Review copy provided by the publisher. Also the author is a personal friend.
This. This book is so good. It is so wholesome and so loving. Scary things happen in this book, but there is a constant stream of friendship and support–not flawless, but loving human support. And, not at all incidentally, loving inhuman support. Because this is a book about a young AI finding its place in the world, figuring out its possibilities and limitations. It is very much, very literally, a teen AI novel.
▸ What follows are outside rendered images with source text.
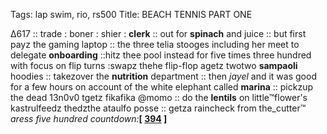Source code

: Tags: lap swim, rio, rs500 
Title: BEACH TENNIS PART ONE
  
∆617 :: trade : boner : shier : **clerk** :: out for **spinach** and juice :: but first payz the gaming laptop :: the three telia stooges including her meet to delegate **onboarding** ::hitz thee pool instead for five times three hundred with focus on flip turns :swapz thehe flip-flop agetz twotwo **sampaoli** hoodies :: takezover the **nutrition** department :: then _jayel_ and it was good for a few hours on account of the white elephant called **marina** :: pickzup the dead 13n0v0 tgetz fikafika @momo :: do the **lentils** on little™flower's kastrulfeedz thedzthe ataulfo posse :: getza raincheck from the_cutter™  
_aress five hundred countdown:_**[ [394](https://www.allmusic.com/album/diana-mw0000313428) ]**  
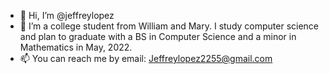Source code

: - 👋 Hi, I’m @jeffreylopez
- 👀 I’m a college student from William and Mary. I study computer science and plan to graduate with a BS in Computer Science and a minor in Mathematics in May, 2022.
- 📫 You can reach me by email: Jeffreylopez2255@gmail.com

<!---
jeffreylopez/jeffreylopez is a ✨ special ✨ repository because its `README.md` (this file) appears on your GitHub profile.
You can click the Preview link to take a look at your changes.
--->
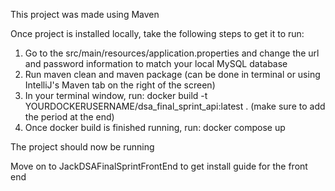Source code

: This project was made using Maven

Once project is installed locally, take the following steps to get it to run:

1. Go to the src/main/resources/application.properties and change the url and password information to match your local MySQL database
2. Run maven clean and maven package (can be done in terminal or using IntelliJ's Maven tab on the right of the screen)
3. In your terminal window, run: docker build -t YOURDOCKERUSERNAME/dsa_final_sprint_api:latest . (make sure to add the period at the end)
4. Once docker build is finished running, run: docker compose up

The project should now be running

Move on to JackDSAFinalSprintFrontEnd to get install guide for the front end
So. A young AI and a teenage human have formed strong internet friendships with some additional humans. They’re both dealing with a lot of stuff. The AI: what are the bounds of ethical interaction, how does friendship work, where can I get more cat pics. The human: ordinary high school stuff is far worse when your mom has kept you moving from town to town multiple times a year to keep your abusive father from finding you. Together they fight crime! Sort of! And also make art and friends and take care of animals and–
Look, this is a very hard review for me to write, because basically this book made me incoherently happy start to finish, and it is going to be SO HARD waiting to post this until a sensible time close to the release date instead of just collaring strangers at the bank and the post office and telling them to READ IT.
REEEEEEEAD IIIIIIT.
I honestly don’t know if I’ve ever encountered fiction that portrays the nature of close (core!) internet-mediated friendships this accurately before. This is an emotional reality of my contemporary life that feels completely untouched by most fiction. And it is so great.
I just read it. You’re not kidding or exaggerating about how great it is.